6/recent/ticker-posts

Header Ads Widget

Link Banner

Komisi I DPRD Jabar Optimis Target Sertifikasi Tanah Lahan Segera Terpenuhi

Komisi I DPRD JAbar saat kunker ke kantor Kementrian ATR/BPN RI di Jakarta (foto:humas) 

BANDUNG, Faktabandungraya.com, --- Anggota Komisi I DPRD Jawa Barat H.Mirza Agam Gumay, SM.Hk mengatakan kemarin,  Komisi I DPRD Jabar melakukan kunjungan kerja ke Kanntor Agraria dan tata Ruang/ BPN Ri di Jakarta.

Kunjungan kerja Komisi I ke Kantor Kementerian Agraria dan Tata Ruang(ATR)/BPN RI di Jakarta tersebut untuk berkoordinasi terkait masalah aset tanah lahan milik pemprov Jabar yang belum ada dan akan di buatkan setifikatnya.  

Hasil koordinasi dengan pihak kantor Kementerian ATR/ BPN RI, membuat kita optimis akan pencapaian target untuk sertifikasi tanah lahan milik Pemerintah Provinsi Jawa Barat dapat segera tercapai.
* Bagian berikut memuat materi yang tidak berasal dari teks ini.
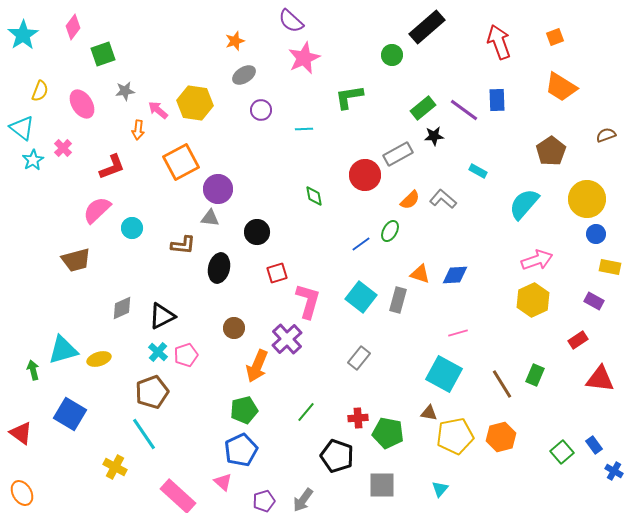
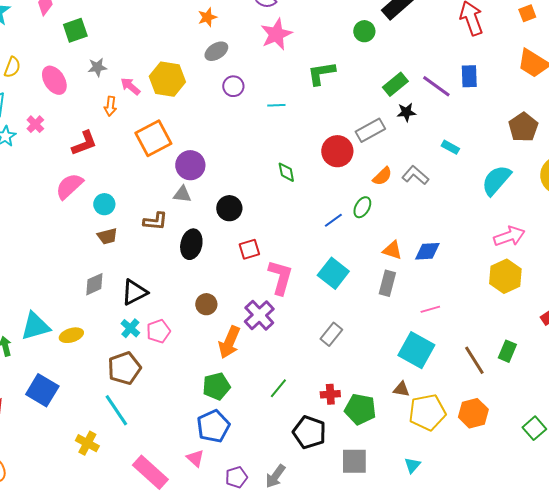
brown trapezoid: (76, 260) -> (107, 236), moved, size x0.7
gray rectangle: (398, 300) -> (387, 283), moved

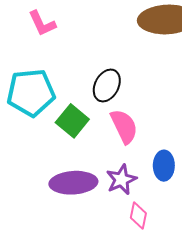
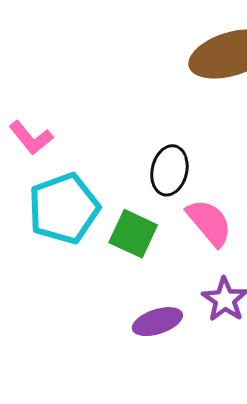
pink L-shape: (42, 24) -> (31, 138), moved
purple ellipse: (73, 183) -> (157, 322), size x0.7

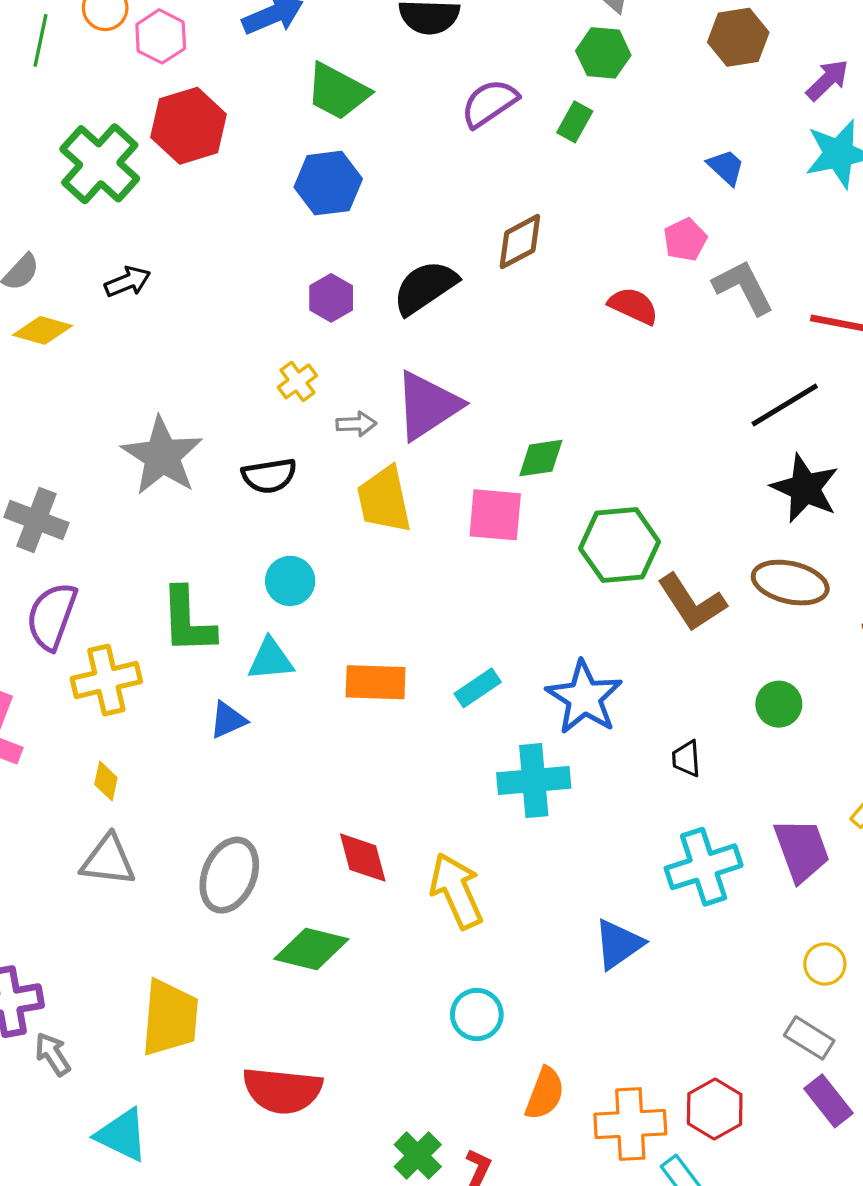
“Ya, kita sangat gembira setelah kita mendapatkan masukan dan saran dari pihak Kantor Kementerian ATR/ BPN RI terkait sertifikasi tanah lahan milik Pemprov jabar”, ujar Agam--- sapaan--- Mirza Agam Gumay, saat dihubungi melalui telepon selulernta, Rabu (21/04-2021).

H.Mirza Agam Gumay, SM.Hk, anggota DPRD Jabar dari Fraksi Gerindra
(foto:istimewa)
Dikatakan Agam, bahwa hingga saat ini masih cukup banyak aset tanah lahan milik pemerintah provinsi Jabar yang belum disertifikatkan, sehingga sering menimbulkan permasalahan. Untuk itu, setelah kita koordinasikan dengan pihak Kementerian ATR/BPN RI secara berkelanjutan dan akhirnya dapat terwujud, ujarnya.

"Hal yang selama ini masih dirasa lambat tapi sebetulnya bisa dengan sinergitas yang intensif kita bisa dengan sama-sama mencapai target," ujarnya.

Agam berharap agar kedepannya, pemanfaatan aset milik Pemprov Jabar bisa lebih maksimal dan dapat menghasilkan Pendapatan Asli Daerah (PAD) dalam menopang pembangunan untuk masyarakat di Jawa Barat.

Lebih lanjut politisi Partai Gerindra ini mengatakan, permasalahan aset yang belum memiliki legalitas seringkali dimanfaatkan oleh pihak ketiga dan ujung-ujung lahan tersebut dikuasai dan ketika akan diambil alih oleh pemprov Jabar, selalui berakhir dengan pengadilan.  Bahkan tidak jarang, aset milik pemprov Jabar lepas ke pihak mafia tanah.

Hal inilah yang kerap menjadi bahan temuan oleh pihak BPK, karena masih tercantum dalam buku aset sebagai aset milik pemprov Jabar. Untuk itu, Komisi I DPRD Jabar mendorong pihak Pemprov jabar melalui Badan Keuangan dan Aset Daerah (BKAD) Jabar untuk segera melakukan pendataan dan mensertifikasikan semua aset milik pemprov Jabar, tandasnya. (adikarya/husein).